WORK ITEM A
According to the notebook, which label is assigned to pairs of cover-related songs?
WORK ITEM B
Translate this sentence from the notebook into Spanish: "Initialize the dataset by reading in the pairs from the directory structure."
WORK ITEM C
From the notebook, extract the passage that begins at the words "self.data_dir = data_dir" and stops after "label Y=0 (cover-related)".

In [None]:
!git clone https://github.com/MTG/da-tacos.git

In [None]:
import os
os.chdir('da-tacos')

In [None]:
!pip install -r requirements.txt

In [None]:
#Running directly from Colab UI
os.makedirs('/content/coveranalysis_single_files_output', exist_ok=True)
!python3 download_da-tacos.py --dataset coveranalysis --type single_files --source gdrive --outputdir /content/coveranalysis_single_files_output
!unzip /content/coveranalysis_single_files_output/da-tacos_coveranalysis_subset_single_files.zip -d /content/coveranalysis_single_files_output


In [None]:
#Running through my gdrive
from google.colab import drive
drive.mount('/content/drive')
!unzip /content/drive/MyDrive/da-tacos_coveranalysis_subset_single_files.zip -d /content/drive/MyDrive/datacos

In [None]:
#Necessary Libraries
import torch
import torch.nn as nn
import torch.optim as optim
import h5py
import numpy as np
from torch.utils.data import Dataset, DataLoader
import random
from tqdm import tqdm
import os

In [None]:
device = torch.device('cuda' if torch.cuda.is_available() else 'cpu')
print(f"Using device: {device}")

In [None]:
#Dataset Class - Creating pairs with labels Y=0 and Y=1 and returns a compined tensor

import deepdish as dd

class DATACOSDataset(Dataset):
    def __init__(self, data_dir, transform=None):
        """
        Initialize the dataset by reading in the pairs from the directory structure.
        Each subfolder contains 2 cover-related songs, and you create pairs with labels.
        """
        self.data_dir = data_dir
        self.transform = transform
        self.pairs = []  # Will store (song1, song2, label)
        self.subfolders = [f.path for f in os.scandir(data_dir) if f.is_dir()]

        # Generate pairs with label Y=0 (cover-related)
        for folder in self.subfolders:
            songs = [os.path.join(folder, f) for f in os.listdir(folder) if f.endswith('.h5')]
            if len(songs) == 2:  # Assumption: each folder contains exactly 2 songs
                cover, original = songs
                self.pairs.append((cover, original, 0))  # Y=0 for similar pairs (cover-related)

        # Generate non-cover pairs with label Y=1
        all_songs_by_folder = {folder: [os.path.join(folder, f) for f in os.listdir(folder) if f.endswith('.h5')] for folder in self.subfolders}

        for _ in range(len(self.pairs)):  # Generate the same number of non-cover pairs
            # Randomly sample two different subfolders
            folder1, folder2 = random.sample(self.subfolders, 2)  # Ensure two different subfolders
            song1 = random.choice(all_songs_by_folder[folder1])
            song2 = random.choice(all_songs_by_folder[folder2])

            self.pairs.append((song1, song2, 1))  # Y=1 for non-similar pairs (not cover-related)

    def __len__(self):
        return len(self.pairs)

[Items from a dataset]
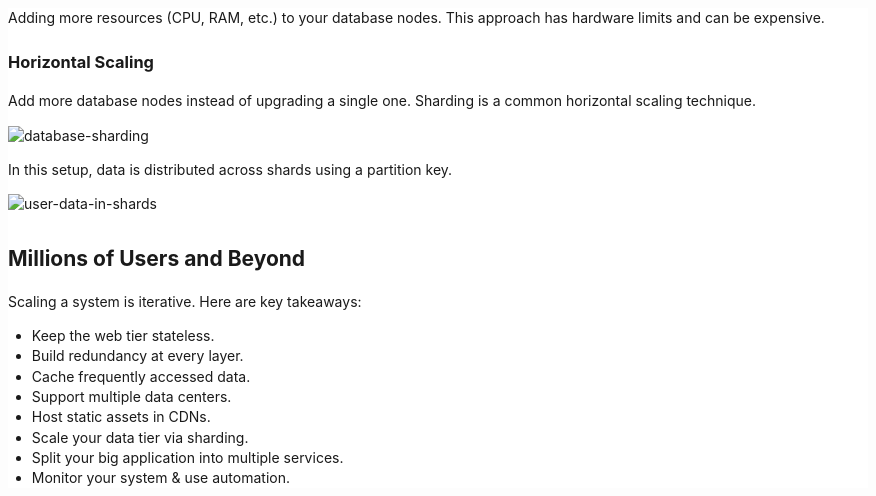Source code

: Adding more resources (CPU, RAM, etc.) to your database nodes. This approach has hardware limits and can be expensive.

### Horizontal Scaling

Add more database nodes instead of upgrading a single one. Sharding is a common horizontal scaling technique.

![database-sharding](../images/database-sharding.png)

In this setup, data is distributed across shards using a partition key.

![user-data-in-shards](../images/user-data-in-shards.png)

## Millions of Users and Beyond

Scaling a system is iterative. Here are key takeaways:

- Keep the web tier stateless.
- Build redundancy at every layer.
- Cache frequently accessed data.
- Support multiple data centers.
- Host static assets in CDNs.
- Scale your data tier via sharding.
- Split your big application into multiple services.
- Monitor your system & use automation.
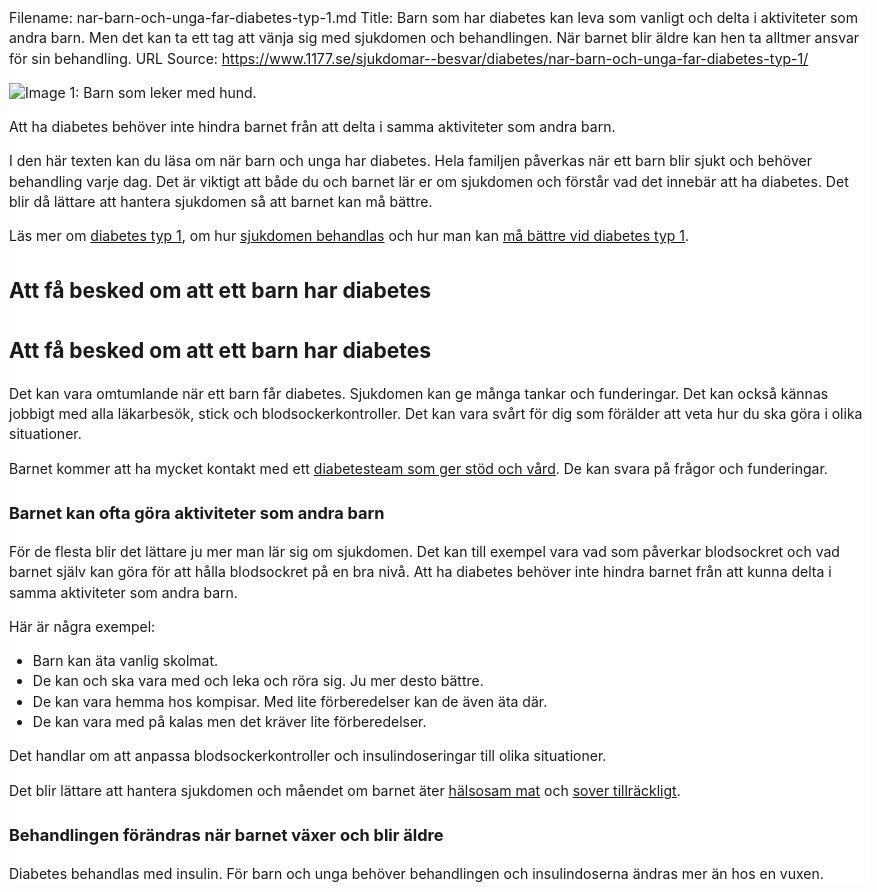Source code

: Filename: nar-barn-och-unga-far-diabetes-typ-1.md
Title: Barn som har diabetes kan leva som vanligt och delta i aktiviteter som andra barn. Men det kan ta ett tag att vänja sig med sjukdomen och behandlingen. När barnet blir äldre kan hen ta alltmer ansvar för sin behandling.
URL Source: https://www.1177.se/sjukdomar--besvar/diabetes/nar-barn-och-unga-far-diabetes-typ-1/

![Image 1: Barn som leker med hund.](https://www.1177.se/globalassets/1177/nationell/media/fotografier/sjukdomar-och-besvar/hormoner-och-diabetes/barn-diabetes1.jpg?saved=2021-05-27+02:32)

Att ha diabetes behöver inte hindra barnet från att delta i samma aktiviteter som andra barn.

I den här texten kan du läsa om när barn och unga har diabetes. Hela familjen påverkas när ett barn blir sjukt och behöver behandling varje dag. Det är viktigt att både du och barnet lär er om sjukdomen och förstår vad det innebär att ha diabetes. Det blir då lättare att hantera sjukdomen så att barnet kan må bättre.

Läs mer om [diabetes typ 1](https://www.1177.se/sjukdomar--besvar/diabetes/diabetes-typ-1/), om hur [sjukdomen behandlas](https://www.1177.se/sjukdomar--besvar/diabetes/behandling-vid-diabetes-typ-1/) och hur man kan [må bättre vid diabetes typ 1](https://www.1177.se/sjukdomar--besvar/diabetes/sa-kan-du-ma-battre-vid-diabetes-typ-1/).

Att få besked om att ett barn har diabetes
------------------------------------------

Att få besked om att ett barn har diabetes
------------------------------------------

Det kan vara omtumlande när ett barn får diabetes. Sjukdomen kan ge många tankar och funderingar. Det kan också kännas jobbigt med alla läkarbesök, stick och blodsockerkontroller. Det kan vara svårt för dig som förälder att veta hur du ska göra i olika situationer.

Barnet kommer att ha mycket kontakt med ett [diabetesteam som ger stöd och vård](https://www.1177.se/sjukdomar--besvar/diabetes/behandling-vid-diabetes-typ-1/#section-199569). De kan svara på frågor och funderingar.

### Barnet kan ofta göra aktiviteter som andra barn

För de flesta blir det lättare ju mer man lär sig om sjukdomen. Det kan till exempel vara vad som påverkar blodsockret och vad barnet själv kan göra för att hålla blodsockret på en bra nivå. Att ha diabetes behöver inte hindra barnet från att kunna delta i samma aktiviteter som andra barn.

Här är några exempel:

*   Barn kan äta vanlig skolmat.
*   De kan och ska vara med och leka och röra sig. Ju mer desto bättre.
*   De kan vara hemma hos kompisar. Med lite förberedelser kan de även äta där.
*   De kan vara med på kalas men det kräver lite förberedelser.

Det handlar om att anpassa blodsockerkontroller och insulindoseringar till olika situationer.

Det blir lättare att hantera sjukdomen och måendet om barnet äter [hälsosam mat](https://www.1177.se/liv--halsa/ata-for-att-ma-bra/sa-ater-du-halsosamt/) och [sover tillräckligt](https://www.1177.se/barn--gravid/att-ta-hand-om-barn/barns-somn/barns-somn-i-olika-aldrar/).

### Behandlingen förändras när barnet växer och blir äldre

Diabetes behandlas med insulin. För barn och unga behöver behandlingen och insulindoserna ändras mer än hos en vuxen.
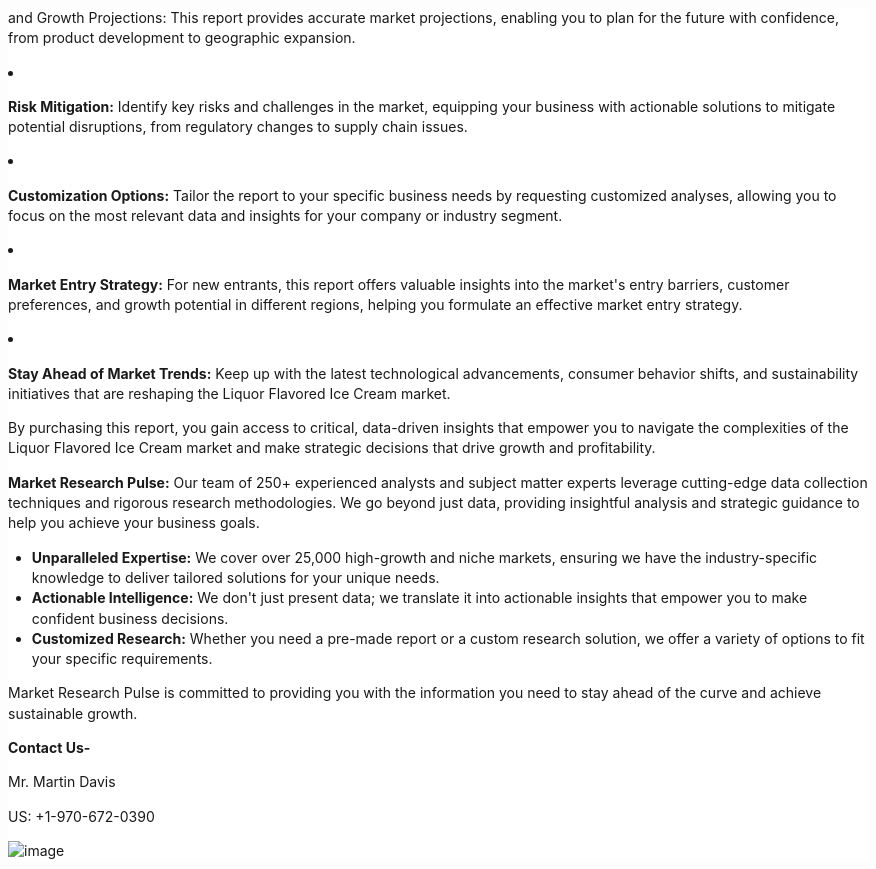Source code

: and Growth Projections:</strong> This report provides accurate market projections, enabling you to plan for the future with confidence, from product development to geographic expansion.</p></li><li><p><strong>Risk Mitigation:</strong> Identify key risks and challenges in the market, equipping your business with actionable solutions to mitigate potential disruptions, from regulatory changes to supply chain issues.</p></li><li><p><strong>Customization Options:</strong> Tailor the report to your specific business needs by requesting customized analyses, allowing you to focus on the most relevant data and insights for your company or industry segment.</p></li><li><p><strong>Market Entry Strategy:</strong> For new entrants, this report offers valuable insights into the market's entry barriers, customer preferences, and growth potential in different regions, helping you formulate an effective market entry strategy.</p></li><li><p><strong>Stay Ahead of Market Trends:</strong> Keep up with the latest technological advancements, consumer behavior shifts, and sustainability initiatives that are reshaping the Liquor Flavored Ice Cream market.</p></li></ol><p>By purchasing this report, you gain access to critical, data-driven insights that empower you to navigate the complexities of the Liquor Flavored Ice Cream market and make strategic decisions that drive growth and profitability.</p><p><strong>Market Research Pulse:</strong>&nbsp;Our team of 250+ experienced analysts and subject matter experts leverage cutting-edge data collection techniques and rigorous research methodologies. We go beyond just data, providing insightful analysis and strategic guidance to help you achieve your business goals.</p><ul><li><strong>Unparalleled Expertise:</strong>&nbsp;We cover over 25,000 high-growth and niche markets, ensuring we have the industry-specific knowledge to deliver tailored solutions for your unique needs.</li><li><strong>Actionable Intelligence:</strong>&nbsp;We don't just present data; we translate it into actionable insights that empower you to make confident business decisions.</li><li><strong>Customized Research:</strong>&nbsp;Whether you need a pre-made report or a custom research solution, we offer a variety of options to fit your specific requirements.</li></ul><p>Market Research Pulse is committed to providing you with the information you need to stay ahead of the curve and achieve sustainable growth.</p><p><strong>Contact Us-</strong></p><p>Mr. Martin Davis</p><p>US: +1-970-672-0390</p>
![image](https://github.com/user-attachments/assets/d4ec48ec-7ecd-4b08-8fdd-b786452a2ea2)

ANSWER AREA A
Y=0

ANSWER AREA B
Inicializa el conjunto de datos leyendo los pares a partir de la estructura de directorios.

ANSWER AREA C
self.data_dir = data_dir
        self.transform = transform
        self.pairs = []  # Will store (song1, song2, label)
        self.subfolders = [f.path for f in os.scandir(data_dir) if f.is_dir()]

        # Generate pairs with label Y=0 (cover-related)